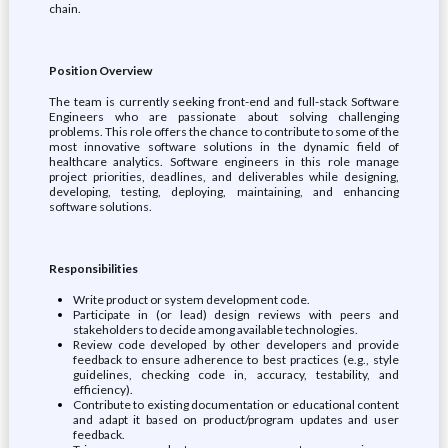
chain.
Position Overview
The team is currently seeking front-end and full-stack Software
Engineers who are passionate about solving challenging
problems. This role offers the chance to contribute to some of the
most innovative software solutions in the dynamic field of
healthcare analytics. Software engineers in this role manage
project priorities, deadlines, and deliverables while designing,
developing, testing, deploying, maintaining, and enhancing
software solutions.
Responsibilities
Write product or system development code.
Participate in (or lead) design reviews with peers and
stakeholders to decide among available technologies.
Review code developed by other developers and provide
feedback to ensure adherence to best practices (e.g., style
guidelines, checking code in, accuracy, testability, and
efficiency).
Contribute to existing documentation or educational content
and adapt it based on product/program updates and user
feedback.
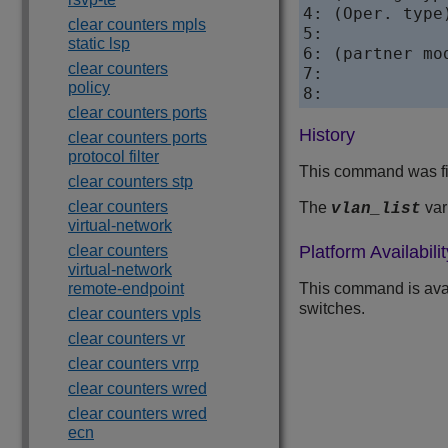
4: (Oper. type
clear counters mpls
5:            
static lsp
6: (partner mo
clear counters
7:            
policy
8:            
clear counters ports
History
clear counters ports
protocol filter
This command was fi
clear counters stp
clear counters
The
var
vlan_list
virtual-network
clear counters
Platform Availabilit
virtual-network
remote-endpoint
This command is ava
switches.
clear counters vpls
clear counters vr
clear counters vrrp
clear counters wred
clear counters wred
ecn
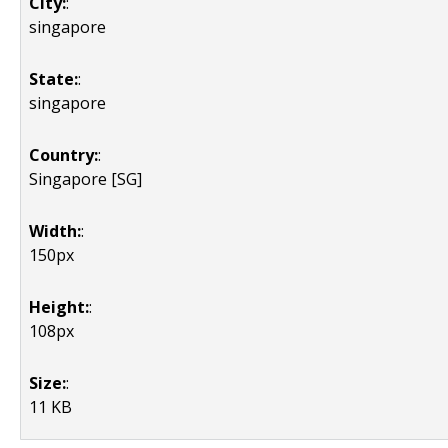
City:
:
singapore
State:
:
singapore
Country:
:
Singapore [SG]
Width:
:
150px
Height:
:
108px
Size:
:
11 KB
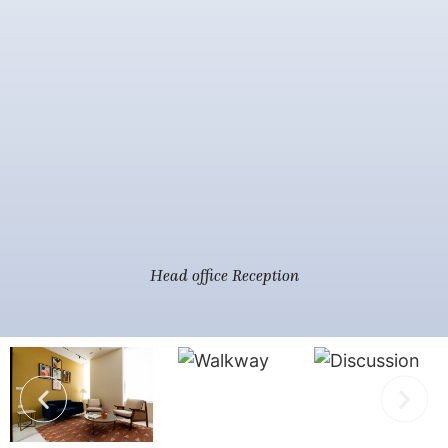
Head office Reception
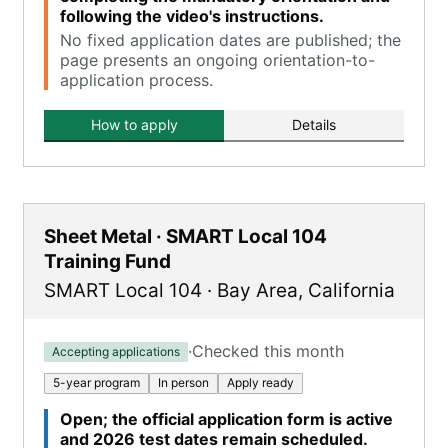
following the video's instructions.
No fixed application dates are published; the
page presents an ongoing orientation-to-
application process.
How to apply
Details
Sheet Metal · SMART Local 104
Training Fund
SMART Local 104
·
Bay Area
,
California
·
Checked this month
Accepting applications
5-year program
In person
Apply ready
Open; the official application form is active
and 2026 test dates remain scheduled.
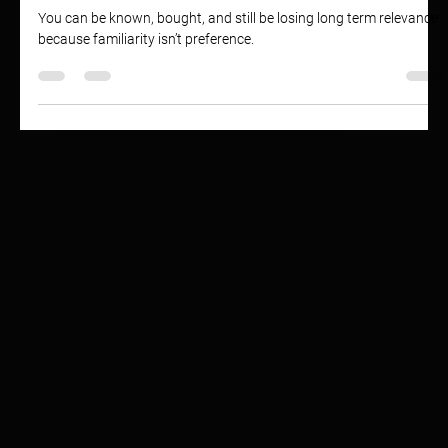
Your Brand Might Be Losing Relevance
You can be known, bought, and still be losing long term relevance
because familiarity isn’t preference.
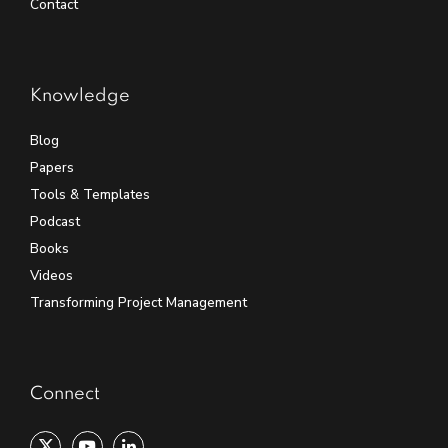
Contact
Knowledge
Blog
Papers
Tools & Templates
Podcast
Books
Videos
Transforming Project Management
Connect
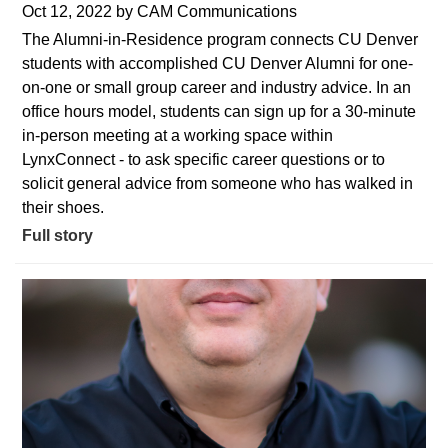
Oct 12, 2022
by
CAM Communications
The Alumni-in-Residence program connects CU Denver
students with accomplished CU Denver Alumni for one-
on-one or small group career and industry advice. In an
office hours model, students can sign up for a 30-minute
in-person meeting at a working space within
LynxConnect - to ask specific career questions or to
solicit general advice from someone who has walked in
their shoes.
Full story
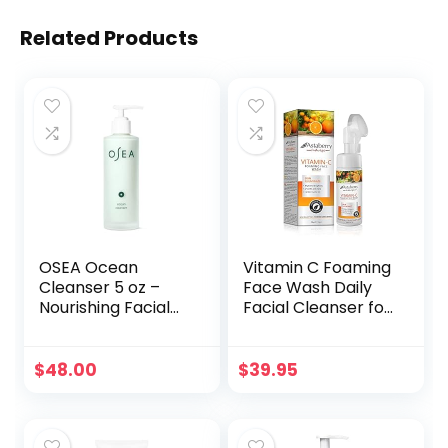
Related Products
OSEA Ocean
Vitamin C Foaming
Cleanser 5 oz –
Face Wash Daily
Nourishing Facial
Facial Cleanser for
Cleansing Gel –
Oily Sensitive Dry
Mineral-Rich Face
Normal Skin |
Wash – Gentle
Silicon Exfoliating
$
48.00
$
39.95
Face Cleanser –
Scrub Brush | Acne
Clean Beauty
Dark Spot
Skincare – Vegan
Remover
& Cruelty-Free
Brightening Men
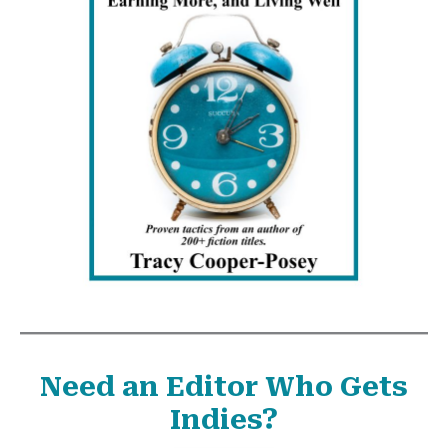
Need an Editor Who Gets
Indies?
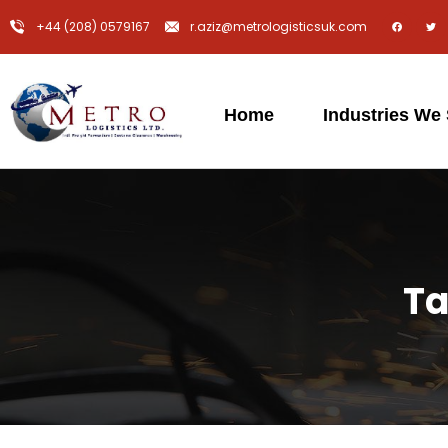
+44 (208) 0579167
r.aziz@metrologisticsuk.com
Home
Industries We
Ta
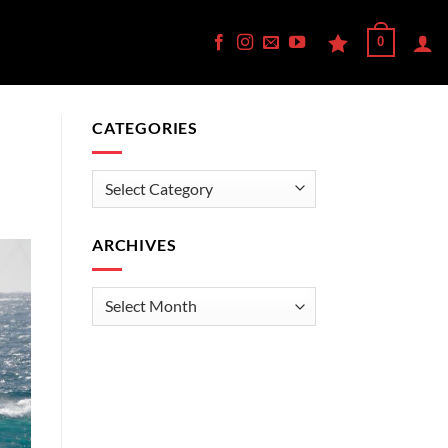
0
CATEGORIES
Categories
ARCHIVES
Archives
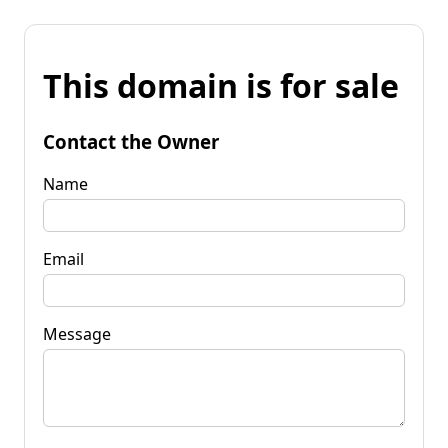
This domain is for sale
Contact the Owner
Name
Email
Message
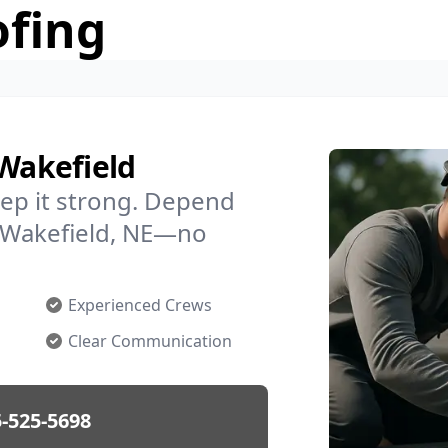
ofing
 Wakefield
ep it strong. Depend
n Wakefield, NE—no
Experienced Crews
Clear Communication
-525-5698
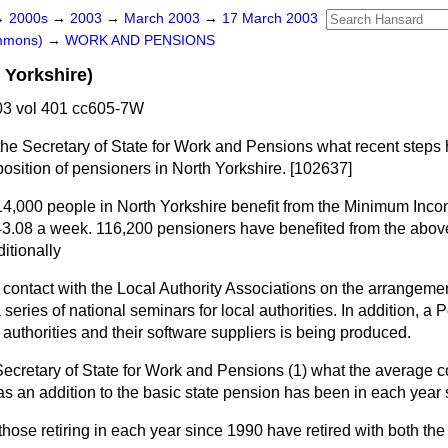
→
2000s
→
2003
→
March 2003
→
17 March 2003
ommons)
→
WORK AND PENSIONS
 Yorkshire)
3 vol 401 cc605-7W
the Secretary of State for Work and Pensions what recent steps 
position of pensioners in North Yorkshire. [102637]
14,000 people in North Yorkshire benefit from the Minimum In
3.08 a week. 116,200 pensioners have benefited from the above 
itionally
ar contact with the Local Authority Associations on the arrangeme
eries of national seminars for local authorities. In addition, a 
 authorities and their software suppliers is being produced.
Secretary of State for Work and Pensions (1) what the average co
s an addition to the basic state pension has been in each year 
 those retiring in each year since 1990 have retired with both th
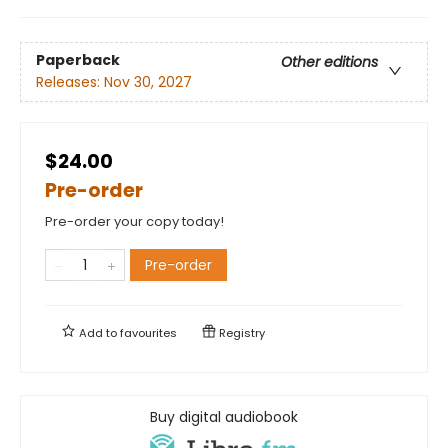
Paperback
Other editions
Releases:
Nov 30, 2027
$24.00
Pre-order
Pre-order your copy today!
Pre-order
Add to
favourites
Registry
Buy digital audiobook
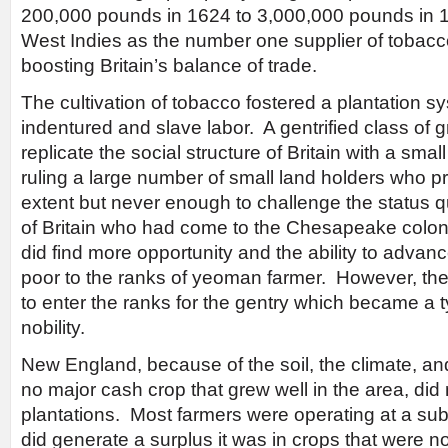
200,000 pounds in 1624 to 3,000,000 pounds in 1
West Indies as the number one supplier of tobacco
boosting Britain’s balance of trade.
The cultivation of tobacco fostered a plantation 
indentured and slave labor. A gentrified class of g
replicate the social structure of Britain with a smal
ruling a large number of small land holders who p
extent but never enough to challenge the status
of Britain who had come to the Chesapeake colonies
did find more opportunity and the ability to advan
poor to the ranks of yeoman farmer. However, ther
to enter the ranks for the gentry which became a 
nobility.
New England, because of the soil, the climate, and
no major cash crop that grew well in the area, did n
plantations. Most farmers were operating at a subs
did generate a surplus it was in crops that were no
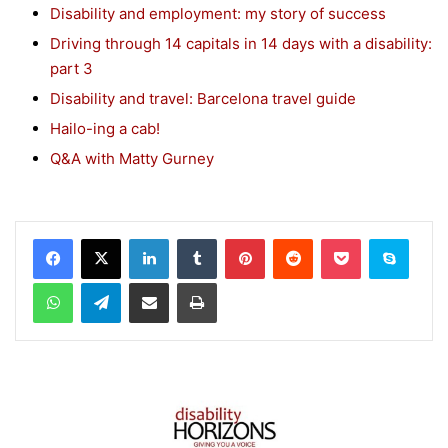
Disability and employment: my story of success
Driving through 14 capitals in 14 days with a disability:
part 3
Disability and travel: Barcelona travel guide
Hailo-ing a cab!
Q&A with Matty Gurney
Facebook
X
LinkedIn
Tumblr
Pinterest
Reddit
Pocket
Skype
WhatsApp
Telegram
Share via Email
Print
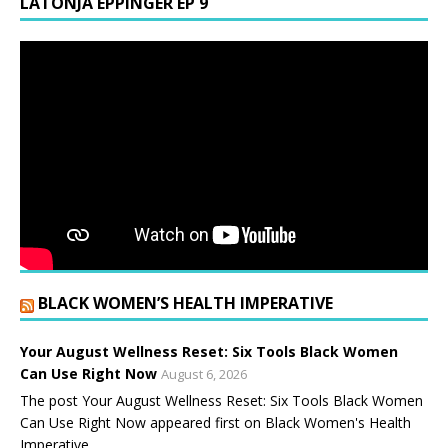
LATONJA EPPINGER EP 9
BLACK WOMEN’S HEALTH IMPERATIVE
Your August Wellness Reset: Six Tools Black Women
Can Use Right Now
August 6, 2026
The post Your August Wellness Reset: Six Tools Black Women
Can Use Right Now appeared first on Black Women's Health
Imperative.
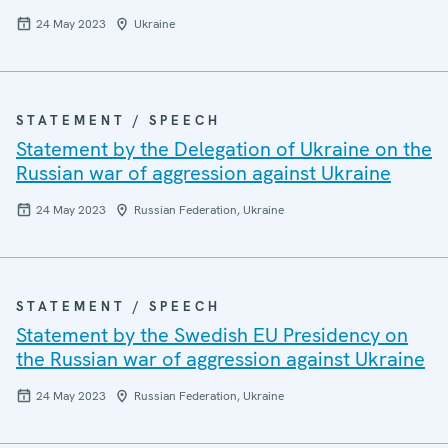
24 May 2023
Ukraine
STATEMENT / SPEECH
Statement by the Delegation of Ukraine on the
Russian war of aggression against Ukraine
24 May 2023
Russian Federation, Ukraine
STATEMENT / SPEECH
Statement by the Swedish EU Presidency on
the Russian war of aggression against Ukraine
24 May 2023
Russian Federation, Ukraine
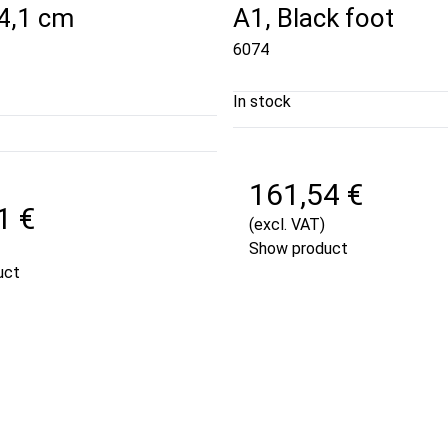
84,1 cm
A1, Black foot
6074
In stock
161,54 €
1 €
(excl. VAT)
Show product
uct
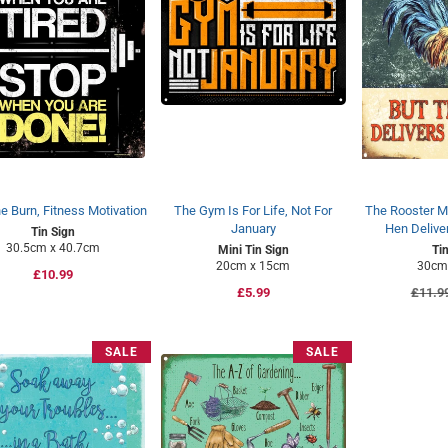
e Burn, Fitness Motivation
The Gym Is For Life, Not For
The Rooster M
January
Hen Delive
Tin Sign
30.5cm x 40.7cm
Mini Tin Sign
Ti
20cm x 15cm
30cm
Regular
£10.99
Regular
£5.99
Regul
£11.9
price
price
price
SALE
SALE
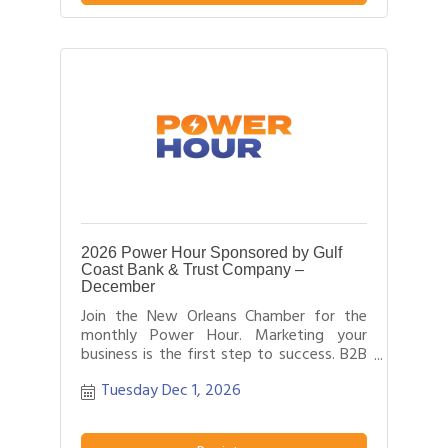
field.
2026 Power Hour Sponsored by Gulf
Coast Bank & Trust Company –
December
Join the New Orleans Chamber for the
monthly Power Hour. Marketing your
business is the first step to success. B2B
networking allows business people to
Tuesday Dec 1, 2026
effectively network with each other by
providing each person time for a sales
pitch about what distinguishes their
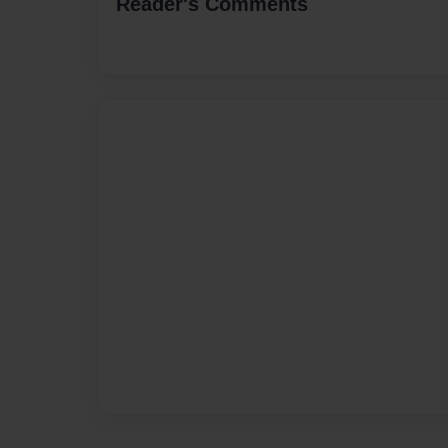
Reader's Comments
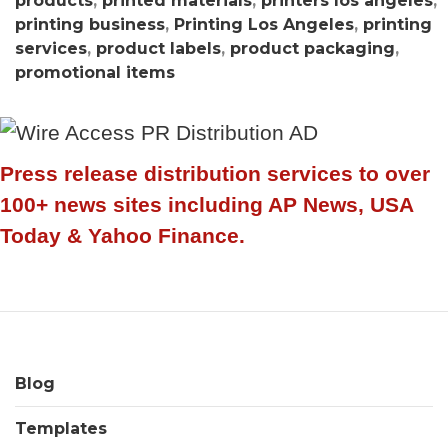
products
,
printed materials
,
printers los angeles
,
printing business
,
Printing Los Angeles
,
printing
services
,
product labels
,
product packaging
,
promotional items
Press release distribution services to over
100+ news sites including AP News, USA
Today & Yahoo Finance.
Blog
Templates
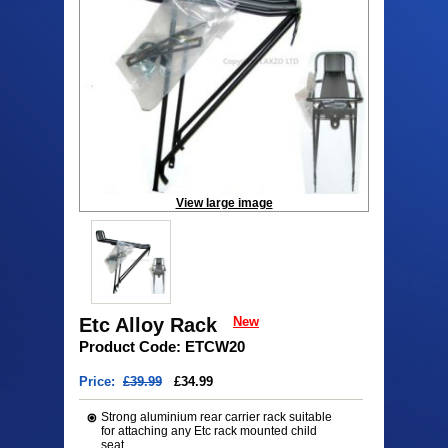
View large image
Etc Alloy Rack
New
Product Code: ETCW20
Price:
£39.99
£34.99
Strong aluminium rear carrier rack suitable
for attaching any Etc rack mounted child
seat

### TASK REQUIREMENTS
Reproduce the stretch from the start of the items through the line containing "problems. This role", changing "passionate" to "enthusiastic" and leaving everything else unaltered. Omit the pictures from your answer.

### ANSWER BOX
chain.
Position Overview
The team is currently seeking front-end and full-stack Software
Engineers who are enthusiastic about solving challenging
problems. This role offers the chance to contribute to some of the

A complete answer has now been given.